§ Texto de origen:
┏━━

La plenaria del Senado una vez más se convirtió en un round político por cuenta de las duras acusaciones que lanzó el líder del Centro Democrático, Álvaro Uribe, en contra del senador Iván Cepeda, del Polo Democrático, por cuenta de los computares del exguerrillero Raúl Reyes que fueron hallados cuando lo dieron de baja en territorio ecuatoriano en 2008.
En medio de un debate que se adelantó por el nuevo capítulo del espionaje militar que fue revelado por SEMANA y citado por Cepeda para conocer detalles de los seguimientos a periodistas, políticos, sindicalistas e integrantes de varias ONG, Uribe volvió a criticar al legislador del Polo por sus presuntos nexos con la extinta guerrilla.
Como Cepeda, en su exposición sobre los argumentos del debate, aseguró que hay un “aparato criminal en el Ejército” y lanzó críticas en contra de integrantes del Centro Democrático, la respuesta de Uribe fue recordarle que su nombre siempre ha estado relacionado con las Farc-EP, que entregaron las armas después de la firma de paz.

┗━━

§ Extractos de datos:
┏━━

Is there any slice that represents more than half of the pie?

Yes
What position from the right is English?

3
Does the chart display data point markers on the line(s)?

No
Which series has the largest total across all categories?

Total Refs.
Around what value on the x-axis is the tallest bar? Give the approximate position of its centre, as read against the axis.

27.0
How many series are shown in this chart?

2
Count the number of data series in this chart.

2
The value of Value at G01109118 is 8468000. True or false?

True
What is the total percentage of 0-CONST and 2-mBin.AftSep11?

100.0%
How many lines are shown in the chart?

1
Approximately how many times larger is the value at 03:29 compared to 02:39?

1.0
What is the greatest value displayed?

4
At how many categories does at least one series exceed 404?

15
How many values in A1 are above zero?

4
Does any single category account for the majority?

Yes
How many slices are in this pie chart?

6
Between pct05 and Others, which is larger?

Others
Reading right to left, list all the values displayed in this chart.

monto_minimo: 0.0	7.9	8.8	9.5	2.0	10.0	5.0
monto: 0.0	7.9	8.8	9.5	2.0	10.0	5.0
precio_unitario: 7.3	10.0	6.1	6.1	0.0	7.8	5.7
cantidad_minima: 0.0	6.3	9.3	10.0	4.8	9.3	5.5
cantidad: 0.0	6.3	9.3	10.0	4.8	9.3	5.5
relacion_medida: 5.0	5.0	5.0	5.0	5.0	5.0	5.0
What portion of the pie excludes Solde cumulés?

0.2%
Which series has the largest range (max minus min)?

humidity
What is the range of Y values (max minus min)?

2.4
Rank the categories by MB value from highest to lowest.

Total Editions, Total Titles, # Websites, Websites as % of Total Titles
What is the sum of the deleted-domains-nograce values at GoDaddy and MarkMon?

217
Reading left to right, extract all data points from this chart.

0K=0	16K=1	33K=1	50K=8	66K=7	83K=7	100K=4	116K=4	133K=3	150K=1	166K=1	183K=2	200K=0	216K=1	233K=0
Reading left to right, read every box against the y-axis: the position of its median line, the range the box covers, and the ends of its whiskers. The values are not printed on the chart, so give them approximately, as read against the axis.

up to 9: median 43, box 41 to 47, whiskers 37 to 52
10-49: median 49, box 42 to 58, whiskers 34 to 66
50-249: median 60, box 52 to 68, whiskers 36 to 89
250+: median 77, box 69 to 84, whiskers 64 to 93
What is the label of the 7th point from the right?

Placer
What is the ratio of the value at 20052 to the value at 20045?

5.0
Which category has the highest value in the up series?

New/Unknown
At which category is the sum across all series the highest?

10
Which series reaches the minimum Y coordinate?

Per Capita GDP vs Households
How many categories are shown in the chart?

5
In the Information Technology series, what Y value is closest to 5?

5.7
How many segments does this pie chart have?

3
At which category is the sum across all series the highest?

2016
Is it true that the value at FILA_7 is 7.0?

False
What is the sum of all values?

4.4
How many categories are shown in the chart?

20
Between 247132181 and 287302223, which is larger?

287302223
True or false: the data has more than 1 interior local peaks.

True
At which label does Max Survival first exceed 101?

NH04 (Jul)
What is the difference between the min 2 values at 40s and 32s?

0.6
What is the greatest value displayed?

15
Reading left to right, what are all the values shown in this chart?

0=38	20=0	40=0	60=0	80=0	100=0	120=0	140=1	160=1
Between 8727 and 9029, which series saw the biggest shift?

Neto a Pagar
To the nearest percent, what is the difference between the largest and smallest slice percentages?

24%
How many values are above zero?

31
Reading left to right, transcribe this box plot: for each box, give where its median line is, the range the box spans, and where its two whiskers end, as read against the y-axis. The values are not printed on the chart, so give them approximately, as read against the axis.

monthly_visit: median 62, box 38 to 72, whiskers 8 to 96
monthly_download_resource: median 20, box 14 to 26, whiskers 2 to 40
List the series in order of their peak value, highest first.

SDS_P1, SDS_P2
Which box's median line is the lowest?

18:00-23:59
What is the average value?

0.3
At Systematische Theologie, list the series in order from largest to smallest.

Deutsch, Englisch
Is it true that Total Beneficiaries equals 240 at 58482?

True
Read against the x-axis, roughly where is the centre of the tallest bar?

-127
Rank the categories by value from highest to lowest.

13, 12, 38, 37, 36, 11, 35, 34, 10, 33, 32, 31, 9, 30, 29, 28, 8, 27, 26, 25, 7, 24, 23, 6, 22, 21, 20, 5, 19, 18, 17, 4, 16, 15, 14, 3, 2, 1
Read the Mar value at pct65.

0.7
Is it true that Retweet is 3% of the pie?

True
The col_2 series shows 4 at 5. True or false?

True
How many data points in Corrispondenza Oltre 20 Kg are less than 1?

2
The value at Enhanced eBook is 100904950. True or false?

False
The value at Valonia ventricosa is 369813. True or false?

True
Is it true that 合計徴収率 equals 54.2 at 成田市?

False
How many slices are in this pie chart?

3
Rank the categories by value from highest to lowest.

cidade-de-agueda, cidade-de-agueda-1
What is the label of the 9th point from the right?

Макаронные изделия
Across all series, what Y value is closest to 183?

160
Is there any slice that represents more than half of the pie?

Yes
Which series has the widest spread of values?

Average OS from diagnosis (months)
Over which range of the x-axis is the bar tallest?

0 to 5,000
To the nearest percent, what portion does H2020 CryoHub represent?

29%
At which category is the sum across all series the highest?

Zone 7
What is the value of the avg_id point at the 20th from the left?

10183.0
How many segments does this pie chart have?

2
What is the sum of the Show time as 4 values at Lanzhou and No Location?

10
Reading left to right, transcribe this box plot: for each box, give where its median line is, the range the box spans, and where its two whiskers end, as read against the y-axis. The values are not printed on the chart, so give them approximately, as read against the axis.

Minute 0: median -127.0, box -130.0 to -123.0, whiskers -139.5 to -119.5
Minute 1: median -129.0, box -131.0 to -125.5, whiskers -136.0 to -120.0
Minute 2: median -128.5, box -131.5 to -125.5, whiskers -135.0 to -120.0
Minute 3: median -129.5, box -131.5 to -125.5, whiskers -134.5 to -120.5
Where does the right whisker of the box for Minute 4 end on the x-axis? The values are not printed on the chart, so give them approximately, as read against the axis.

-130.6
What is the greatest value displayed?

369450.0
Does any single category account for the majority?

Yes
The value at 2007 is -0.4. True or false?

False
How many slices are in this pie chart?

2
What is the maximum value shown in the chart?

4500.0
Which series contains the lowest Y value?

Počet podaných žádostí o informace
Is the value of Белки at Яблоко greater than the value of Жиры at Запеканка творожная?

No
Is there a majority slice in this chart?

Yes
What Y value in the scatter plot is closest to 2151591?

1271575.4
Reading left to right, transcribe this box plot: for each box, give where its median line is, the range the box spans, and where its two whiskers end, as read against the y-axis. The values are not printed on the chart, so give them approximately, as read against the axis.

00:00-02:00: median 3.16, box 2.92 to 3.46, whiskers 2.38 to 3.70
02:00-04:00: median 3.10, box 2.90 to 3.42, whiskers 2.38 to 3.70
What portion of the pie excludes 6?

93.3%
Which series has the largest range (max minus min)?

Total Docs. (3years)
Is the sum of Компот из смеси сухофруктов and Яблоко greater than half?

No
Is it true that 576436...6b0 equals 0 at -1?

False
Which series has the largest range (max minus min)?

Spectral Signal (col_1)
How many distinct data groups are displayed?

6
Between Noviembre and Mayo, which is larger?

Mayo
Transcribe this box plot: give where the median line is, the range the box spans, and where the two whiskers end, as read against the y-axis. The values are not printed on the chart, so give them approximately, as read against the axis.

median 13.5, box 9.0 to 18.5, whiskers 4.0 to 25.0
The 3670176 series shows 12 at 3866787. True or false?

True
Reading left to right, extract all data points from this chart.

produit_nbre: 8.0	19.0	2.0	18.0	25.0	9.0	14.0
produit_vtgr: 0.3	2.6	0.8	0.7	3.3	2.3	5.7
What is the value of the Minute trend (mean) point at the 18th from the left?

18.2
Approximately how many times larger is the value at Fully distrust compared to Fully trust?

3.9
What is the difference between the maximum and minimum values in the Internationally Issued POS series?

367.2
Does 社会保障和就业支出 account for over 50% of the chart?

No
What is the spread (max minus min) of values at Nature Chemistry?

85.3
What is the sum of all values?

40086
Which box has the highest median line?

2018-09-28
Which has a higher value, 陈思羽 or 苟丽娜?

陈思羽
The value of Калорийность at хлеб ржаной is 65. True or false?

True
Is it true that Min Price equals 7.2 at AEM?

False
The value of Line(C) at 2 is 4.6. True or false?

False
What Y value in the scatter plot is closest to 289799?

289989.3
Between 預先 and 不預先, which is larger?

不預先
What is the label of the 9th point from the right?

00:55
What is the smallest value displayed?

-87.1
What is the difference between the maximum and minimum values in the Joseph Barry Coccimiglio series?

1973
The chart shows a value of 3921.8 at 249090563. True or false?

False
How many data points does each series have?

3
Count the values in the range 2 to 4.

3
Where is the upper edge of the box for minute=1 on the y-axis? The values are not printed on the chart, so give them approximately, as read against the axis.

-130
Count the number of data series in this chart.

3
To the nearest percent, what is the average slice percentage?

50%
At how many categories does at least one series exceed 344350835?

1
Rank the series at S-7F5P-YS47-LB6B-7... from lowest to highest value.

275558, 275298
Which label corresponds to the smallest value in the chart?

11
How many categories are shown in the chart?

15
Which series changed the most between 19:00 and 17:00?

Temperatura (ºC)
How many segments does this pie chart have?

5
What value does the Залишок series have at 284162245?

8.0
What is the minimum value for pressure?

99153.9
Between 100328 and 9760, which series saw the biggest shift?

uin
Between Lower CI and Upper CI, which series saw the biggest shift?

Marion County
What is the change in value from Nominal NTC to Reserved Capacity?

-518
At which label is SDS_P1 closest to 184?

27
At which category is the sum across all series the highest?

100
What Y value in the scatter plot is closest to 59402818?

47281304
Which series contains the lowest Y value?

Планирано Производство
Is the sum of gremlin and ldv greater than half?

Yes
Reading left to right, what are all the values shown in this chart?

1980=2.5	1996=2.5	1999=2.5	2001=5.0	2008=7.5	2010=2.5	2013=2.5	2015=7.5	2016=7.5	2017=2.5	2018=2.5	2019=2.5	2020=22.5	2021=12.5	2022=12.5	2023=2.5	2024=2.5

┗━━

§ Tareas por realizar:
1. Responde según el texto de origen:
(a) ¿En qué año fue dado de baja Raúl Reyes?
(b) ¿Qué medio reveló el nuevo capítulo del espionaje militar?
(c) ¿Qué aseguró Cepeda que hay en el Ejército?
2. Enumera todos los grupos de personas que, según el texto de origen, fueron objeto de los seguimientos.
3. Transcribe el pasaje del texto de origen que empieza con "Como Cepeda, en" y sigue hasta "firma de paz.".

§ Respuestas del ejercicio:
1.
(a) En 2008.
(b) SEMANA.
(c) Un "aparato criminal".

2. Periodistas, políticos, sindicalistas e integrantes de varias ONG.

3.
Como Cepeda, en su exposición sobre los argumentos del debate, aseguró que hay un “aparato criminal en el Ejército” y lanzó críticas en contra de integrantes del Centro Democrático, la respuesta de Uribe fue recordarle que su nombre siempre ha estado relacionado con las Farc-EP, que entregaron las armas después de la firma de paz.